Camera-frame cuboid estimates:
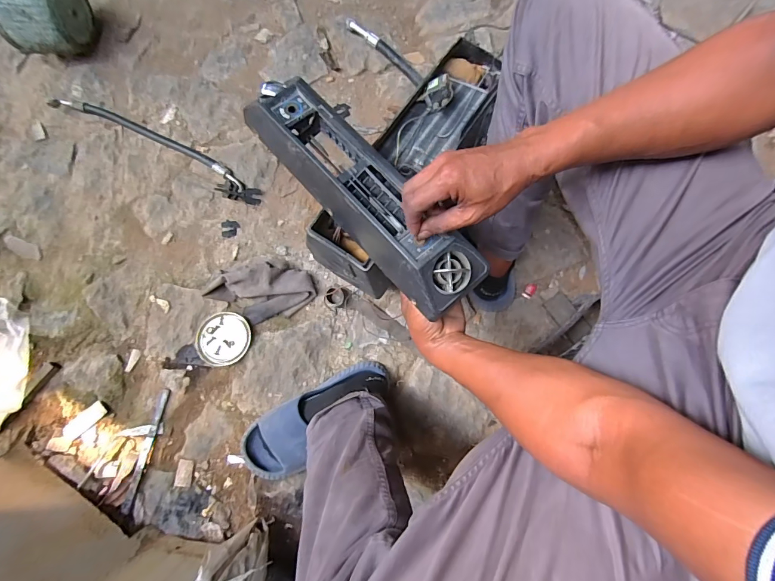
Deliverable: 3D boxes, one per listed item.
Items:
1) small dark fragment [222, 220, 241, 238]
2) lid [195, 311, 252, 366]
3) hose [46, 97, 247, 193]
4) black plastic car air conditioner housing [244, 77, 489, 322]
[{"bbox_3d":[-0.347,-0.136,0.851,0.041,0.004,0.041,6,77,0],"label":"small dark fragment"},{"bbox_3d":[-0.331,0.096,0.778,0.107,0.020,0.103,0,77,-1],"label":"lid"},{"bbox_3d":[-0.544,-0.347,0.883,0.498,0.031,0.053,24,78,5],"label":"hose"},{"bbox_3d":[-0.032,-0.128,0.485,0.092,0.059,0.361,-41,79,-9],"label":"black plastic car air conditioner housing"}]

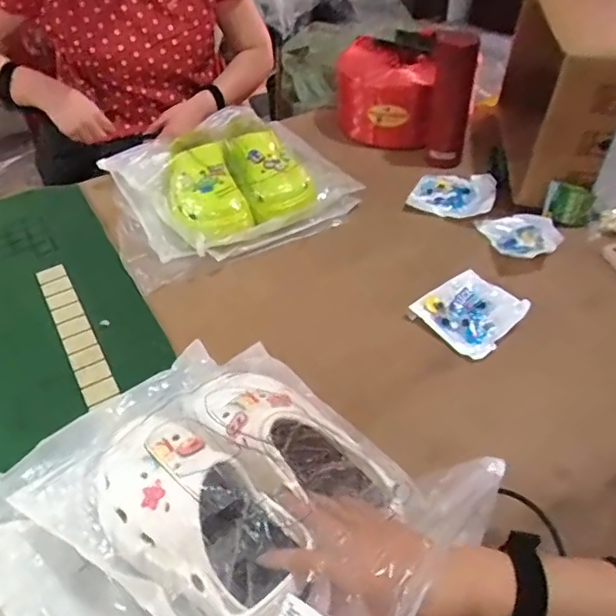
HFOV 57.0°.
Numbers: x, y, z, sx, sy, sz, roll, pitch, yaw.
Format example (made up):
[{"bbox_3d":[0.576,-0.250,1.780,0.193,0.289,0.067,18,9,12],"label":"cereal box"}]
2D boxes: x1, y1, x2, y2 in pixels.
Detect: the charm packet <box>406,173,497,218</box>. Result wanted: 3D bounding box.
[{"bbox_3d":[0.239,-0.198,0.931,0.130,0.029,0.106,14,46,15],"label":"charm packet"}]

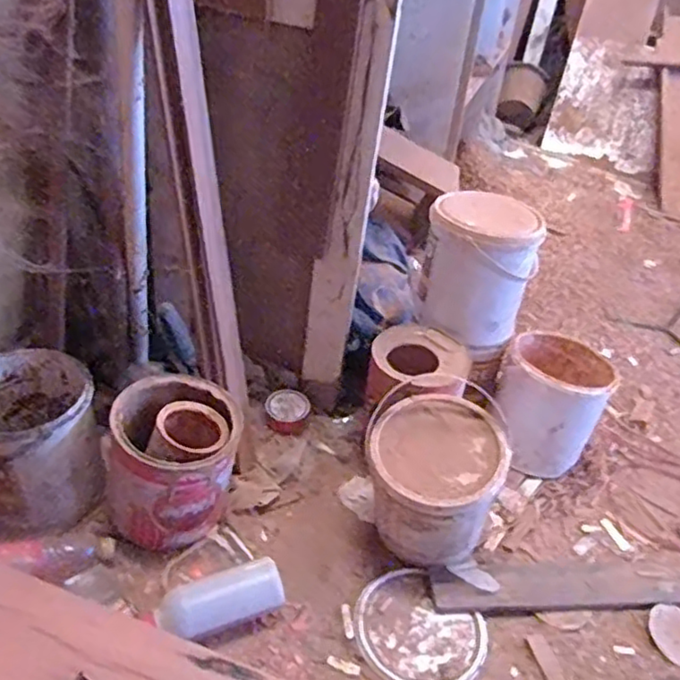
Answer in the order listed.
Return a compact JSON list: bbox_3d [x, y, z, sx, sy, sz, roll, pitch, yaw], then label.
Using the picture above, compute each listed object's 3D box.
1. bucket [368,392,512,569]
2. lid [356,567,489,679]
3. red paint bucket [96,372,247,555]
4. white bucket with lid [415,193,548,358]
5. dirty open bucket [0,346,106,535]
[{"bbox_3d":[0.129,0.216,0.942,0.177,0.202,0.180,5,37,-4],"label":"bucket"},{"bbox_3d":[0.105,0.396,0.884,0.173,0.018,0.148,32,43,28],"label":"lid"},{"bbox_3d":[-0.243,0.176,0.945,0.180,0.203,0.165,5,37,-4],"label":"red paint bucket"},{"bbox_3d":[0.227,-0.118,1.079,0.177,0.206,0.169,16,37,10],"label":"white bucket with lid"},{"bbox_3d":[-0.444,0.139,0.943,0.168,0.183,0.191,-11,41,-24],"label":"dirty open bucket"}]

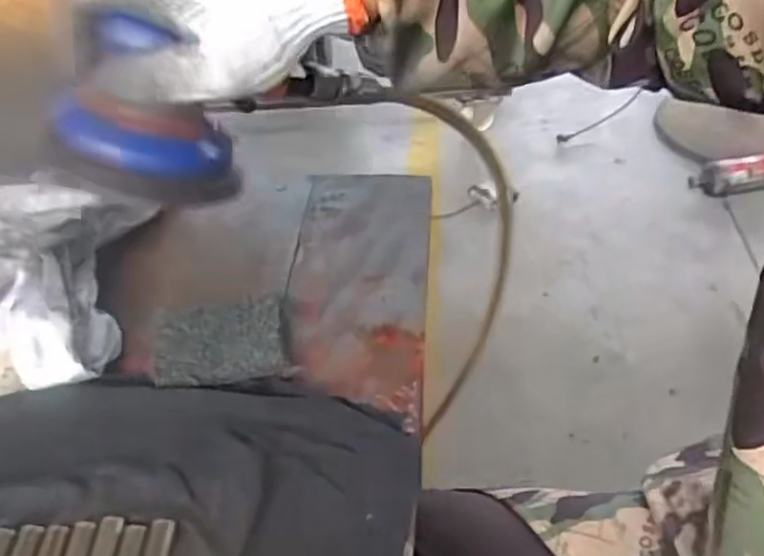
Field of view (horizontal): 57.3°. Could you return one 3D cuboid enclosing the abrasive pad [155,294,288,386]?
[{"bbox_3d":[-0.108,0.041,0.467,0.083,0.013,0.065,-8,44,-6],"label":"abrasive pad"}]

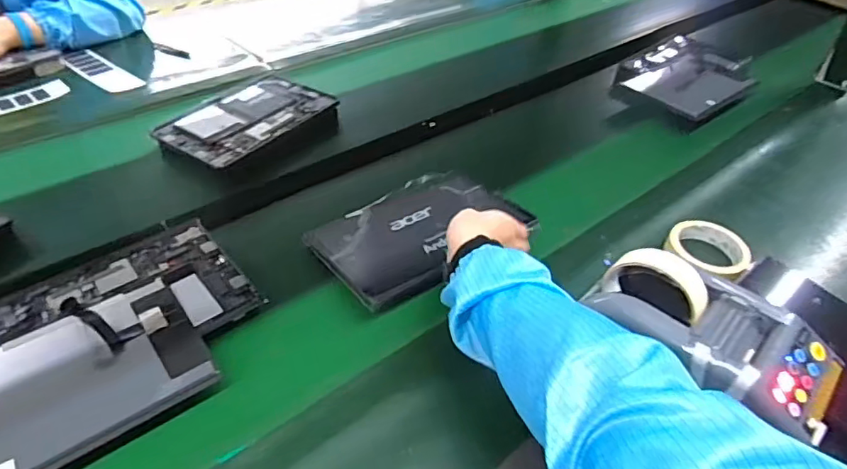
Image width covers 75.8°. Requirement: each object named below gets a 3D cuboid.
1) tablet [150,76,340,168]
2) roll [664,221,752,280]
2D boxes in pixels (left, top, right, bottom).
[{"bbox_3d":[-0.282,-0.190,0.871,0.162,0.010,0.250,25,46,23],"label":"tablet"},{"bbox_3d":[0.368,0.019,0.703,0.098,0.024,0.097,3,43,-3],"label":"roll"}]

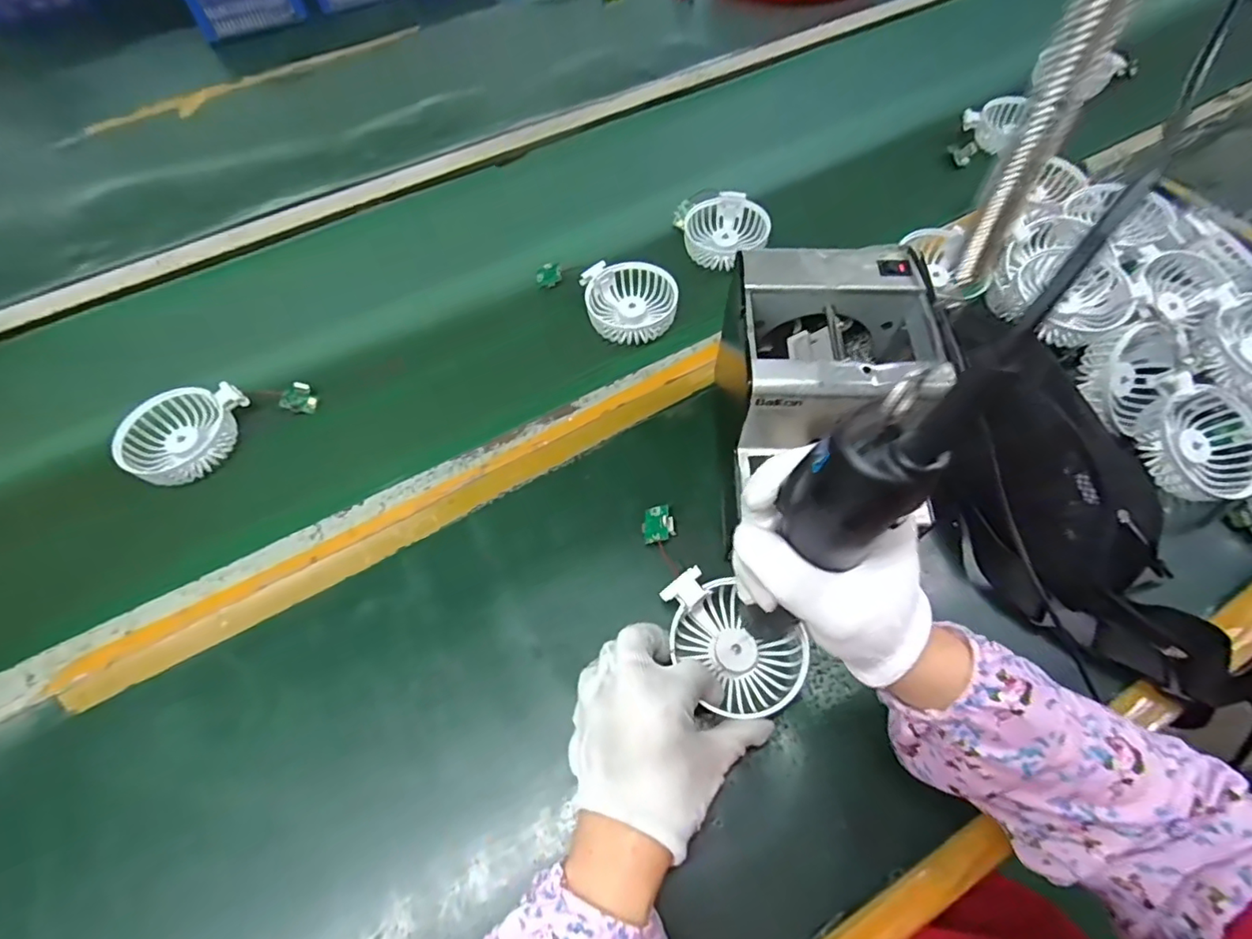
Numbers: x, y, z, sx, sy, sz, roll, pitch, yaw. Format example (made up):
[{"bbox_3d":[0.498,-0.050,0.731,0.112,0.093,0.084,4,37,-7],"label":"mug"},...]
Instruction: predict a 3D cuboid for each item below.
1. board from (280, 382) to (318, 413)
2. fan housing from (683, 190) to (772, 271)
[{"bbox_3d":[-0.307,-0.067,0.541,0.029,0.005,0.029,23,85,-25],"label":"board"},{"bbox_3d":[0.106,-0.253,0.608,0.082,0.030,0.085,-1,60,2],"label":"fan housing"}]

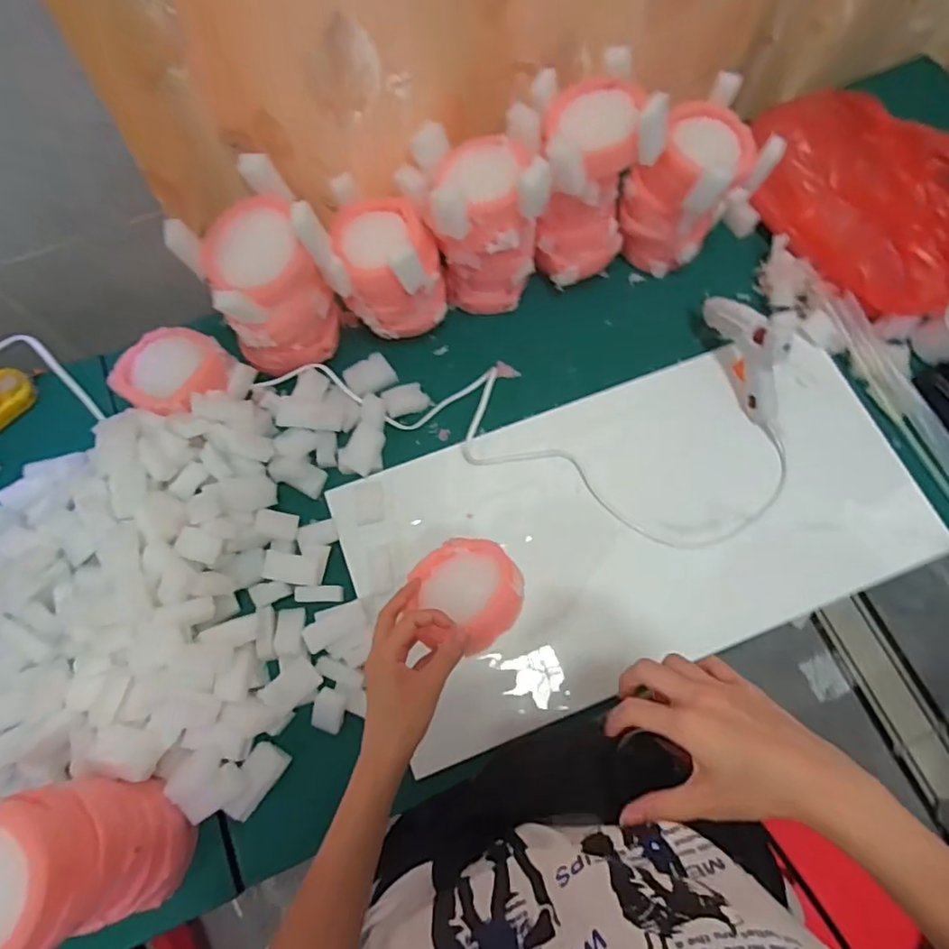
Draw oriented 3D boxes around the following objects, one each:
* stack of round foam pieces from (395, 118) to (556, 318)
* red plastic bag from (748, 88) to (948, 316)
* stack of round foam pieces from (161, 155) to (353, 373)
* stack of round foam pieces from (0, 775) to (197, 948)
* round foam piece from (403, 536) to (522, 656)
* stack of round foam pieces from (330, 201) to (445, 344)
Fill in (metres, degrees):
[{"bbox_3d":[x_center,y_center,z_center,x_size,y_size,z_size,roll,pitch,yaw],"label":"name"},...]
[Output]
[{"bbox_3d":[-0.002,-0.261,0.630,0.132,0.197,0.092,-11,71,-3],"label":"stack of round foam pieces"},{"bbox_3d":[0.438,-0.322,0.665,0.137,0.120,0.325,-27,72,-8],"label":"red plastic bag"},{"bbox_3d":[-0.201,-0.190,0.582,0.117,0.183,0.092,-38,74,-11],"label":"stack of round foam pieces"},{"bbox_3d":[-0.300,0.285,0.424,0.100,0.162,0.109,-15,71,-4],"label":"stack of round foam pieces"},{"bbox_3d":[-0.006,0.092,0.486,0.080,0.029,0.102,-32,39,-10],"label":"round foam piece"},{"bbox_3d":[-0.091,-0.219,0.631,0.111,0.146,0.101,-11,71,-3],"label":"stack of round foam pieces"}]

Instructions to follow
An exact, complete copy of the lines above from the one with "Answer in the order listed." through the one with "4. white bucket with lid [415,193,548,358]" is the whole answer.

Output for this task
Answer in the order listed.
Return a compact JSON list: bbox_3d [x, y, z, sx, sy, sz, roll, pitch, yaw], then label.
Using the picture above, compute each listed object's 3D box.
1. bucket [368,392,512,569]
2. lid [356,567,489,679]
3. red paint bucket [96,372,247,555]
4. white bucket with lid [415,193,548,358]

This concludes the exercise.